> _Directions_:
Answer with one number only: how many lines in the material contain "between".

> _Material for this task_:

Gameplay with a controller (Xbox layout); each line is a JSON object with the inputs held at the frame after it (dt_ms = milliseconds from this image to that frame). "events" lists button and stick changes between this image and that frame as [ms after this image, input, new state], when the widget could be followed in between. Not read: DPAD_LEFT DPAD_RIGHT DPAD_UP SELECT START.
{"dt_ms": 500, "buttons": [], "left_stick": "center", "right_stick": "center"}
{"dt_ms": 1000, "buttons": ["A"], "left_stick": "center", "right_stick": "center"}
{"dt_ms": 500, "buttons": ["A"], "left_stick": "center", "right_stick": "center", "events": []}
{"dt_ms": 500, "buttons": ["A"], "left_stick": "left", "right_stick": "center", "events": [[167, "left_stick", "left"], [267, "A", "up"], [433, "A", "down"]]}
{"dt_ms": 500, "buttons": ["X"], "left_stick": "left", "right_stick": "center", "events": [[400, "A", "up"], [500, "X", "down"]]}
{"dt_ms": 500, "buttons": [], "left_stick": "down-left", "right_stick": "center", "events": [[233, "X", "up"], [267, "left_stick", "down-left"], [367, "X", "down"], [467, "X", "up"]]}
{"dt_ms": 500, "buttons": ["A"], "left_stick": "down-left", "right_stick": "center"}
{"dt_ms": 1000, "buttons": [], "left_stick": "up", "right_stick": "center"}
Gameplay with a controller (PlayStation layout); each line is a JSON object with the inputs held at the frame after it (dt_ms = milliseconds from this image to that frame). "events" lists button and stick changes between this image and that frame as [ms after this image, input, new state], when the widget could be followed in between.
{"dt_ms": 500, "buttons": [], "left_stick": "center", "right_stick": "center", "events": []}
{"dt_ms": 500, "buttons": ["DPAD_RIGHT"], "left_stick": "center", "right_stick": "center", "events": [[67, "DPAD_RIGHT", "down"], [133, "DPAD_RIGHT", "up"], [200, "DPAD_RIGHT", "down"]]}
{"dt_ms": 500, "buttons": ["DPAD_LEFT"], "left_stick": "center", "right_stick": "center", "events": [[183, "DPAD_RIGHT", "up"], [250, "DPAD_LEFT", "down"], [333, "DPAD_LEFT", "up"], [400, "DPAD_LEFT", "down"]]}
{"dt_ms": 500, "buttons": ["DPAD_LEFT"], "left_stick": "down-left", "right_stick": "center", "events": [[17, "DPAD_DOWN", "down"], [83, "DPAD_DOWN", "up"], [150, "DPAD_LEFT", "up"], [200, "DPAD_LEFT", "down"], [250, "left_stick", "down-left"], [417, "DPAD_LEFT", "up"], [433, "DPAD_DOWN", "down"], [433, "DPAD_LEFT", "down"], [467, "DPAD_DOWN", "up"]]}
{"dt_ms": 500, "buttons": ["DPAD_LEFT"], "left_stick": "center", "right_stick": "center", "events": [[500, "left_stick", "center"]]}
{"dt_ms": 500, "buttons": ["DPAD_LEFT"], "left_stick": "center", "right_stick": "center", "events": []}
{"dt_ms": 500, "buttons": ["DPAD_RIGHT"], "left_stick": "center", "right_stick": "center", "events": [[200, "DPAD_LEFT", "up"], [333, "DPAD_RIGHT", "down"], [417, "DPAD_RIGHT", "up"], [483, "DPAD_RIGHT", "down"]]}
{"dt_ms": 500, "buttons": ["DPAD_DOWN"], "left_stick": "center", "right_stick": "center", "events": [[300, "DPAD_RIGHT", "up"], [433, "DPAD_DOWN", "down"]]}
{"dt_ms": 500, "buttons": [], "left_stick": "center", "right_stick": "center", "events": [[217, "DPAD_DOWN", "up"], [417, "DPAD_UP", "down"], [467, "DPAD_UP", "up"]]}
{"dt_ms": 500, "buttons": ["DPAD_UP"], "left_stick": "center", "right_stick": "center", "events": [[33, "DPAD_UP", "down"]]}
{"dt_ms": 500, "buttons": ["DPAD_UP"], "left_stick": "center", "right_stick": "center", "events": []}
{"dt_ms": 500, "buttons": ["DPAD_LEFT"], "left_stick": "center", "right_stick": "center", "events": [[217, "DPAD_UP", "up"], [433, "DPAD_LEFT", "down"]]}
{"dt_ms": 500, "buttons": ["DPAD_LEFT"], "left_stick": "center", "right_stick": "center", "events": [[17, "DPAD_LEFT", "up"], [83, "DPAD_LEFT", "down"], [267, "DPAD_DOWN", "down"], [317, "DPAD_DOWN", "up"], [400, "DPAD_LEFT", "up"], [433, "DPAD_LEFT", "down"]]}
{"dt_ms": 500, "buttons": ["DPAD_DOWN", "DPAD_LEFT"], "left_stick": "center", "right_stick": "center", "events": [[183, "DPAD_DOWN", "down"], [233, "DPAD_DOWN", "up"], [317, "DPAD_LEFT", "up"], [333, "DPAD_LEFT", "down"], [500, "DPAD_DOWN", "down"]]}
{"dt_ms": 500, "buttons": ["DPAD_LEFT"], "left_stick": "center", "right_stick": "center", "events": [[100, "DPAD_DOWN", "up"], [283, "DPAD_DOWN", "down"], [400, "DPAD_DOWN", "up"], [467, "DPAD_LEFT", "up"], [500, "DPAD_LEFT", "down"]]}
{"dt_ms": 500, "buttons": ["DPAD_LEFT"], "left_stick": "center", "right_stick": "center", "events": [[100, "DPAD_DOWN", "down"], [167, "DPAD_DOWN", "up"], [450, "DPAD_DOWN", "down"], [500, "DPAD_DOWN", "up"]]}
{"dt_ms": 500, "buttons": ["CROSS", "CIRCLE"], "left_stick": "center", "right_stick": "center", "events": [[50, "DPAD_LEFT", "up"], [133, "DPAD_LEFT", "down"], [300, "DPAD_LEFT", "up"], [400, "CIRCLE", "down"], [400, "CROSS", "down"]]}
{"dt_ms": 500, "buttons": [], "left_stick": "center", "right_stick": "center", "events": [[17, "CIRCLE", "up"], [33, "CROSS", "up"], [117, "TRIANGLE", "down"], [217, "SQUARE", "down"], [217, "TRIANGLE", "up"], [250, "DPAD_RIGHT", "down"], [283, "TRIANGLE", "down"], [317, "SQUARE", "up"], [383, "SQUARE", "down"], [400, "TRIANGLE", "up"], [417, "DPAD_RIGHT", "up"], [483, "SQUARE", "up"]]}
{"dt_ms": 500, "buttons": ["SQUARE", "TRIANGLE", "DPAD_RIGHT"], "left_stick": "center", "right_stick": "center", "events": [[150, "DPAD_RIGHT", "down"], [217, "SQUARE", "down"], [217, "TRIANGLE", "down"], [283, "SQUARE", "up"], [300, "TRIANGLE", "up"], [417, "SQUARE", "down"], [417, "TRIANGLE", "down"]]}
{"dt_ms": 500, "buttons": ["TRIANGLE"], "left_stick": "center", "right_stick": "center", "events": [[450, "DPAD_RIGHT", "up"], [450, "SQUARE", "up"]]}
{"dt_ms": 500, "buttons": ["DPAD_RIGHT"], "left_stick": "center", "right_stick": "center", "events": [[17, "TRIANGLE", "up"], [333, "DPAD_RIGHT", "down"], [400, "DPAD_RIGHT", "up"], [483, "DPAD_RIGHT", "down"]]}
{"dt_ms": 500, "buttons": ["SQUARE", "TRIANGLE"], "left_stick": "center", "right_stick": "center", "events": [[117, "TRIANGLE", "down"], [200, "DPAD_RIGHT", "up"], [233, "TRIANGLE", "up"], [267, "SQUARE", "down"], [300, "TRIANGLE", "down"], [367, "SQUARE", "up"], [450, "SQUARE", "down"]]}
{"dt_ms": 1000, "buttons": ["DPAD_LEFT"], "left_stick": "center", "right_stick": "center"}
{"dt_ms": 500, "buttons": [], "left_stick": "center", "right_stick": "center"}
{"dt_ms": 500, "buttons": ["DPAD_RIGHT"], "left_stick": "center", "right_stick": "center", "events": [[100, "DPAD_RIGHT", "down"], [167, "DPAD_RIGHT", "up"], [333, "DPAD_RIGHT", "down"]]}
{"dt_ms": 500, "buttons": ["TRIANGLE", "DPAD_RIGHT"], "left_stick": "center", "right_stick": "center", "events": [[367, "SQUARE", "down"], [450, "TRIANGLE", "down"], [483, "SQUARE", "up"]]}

> _Answer space_:
2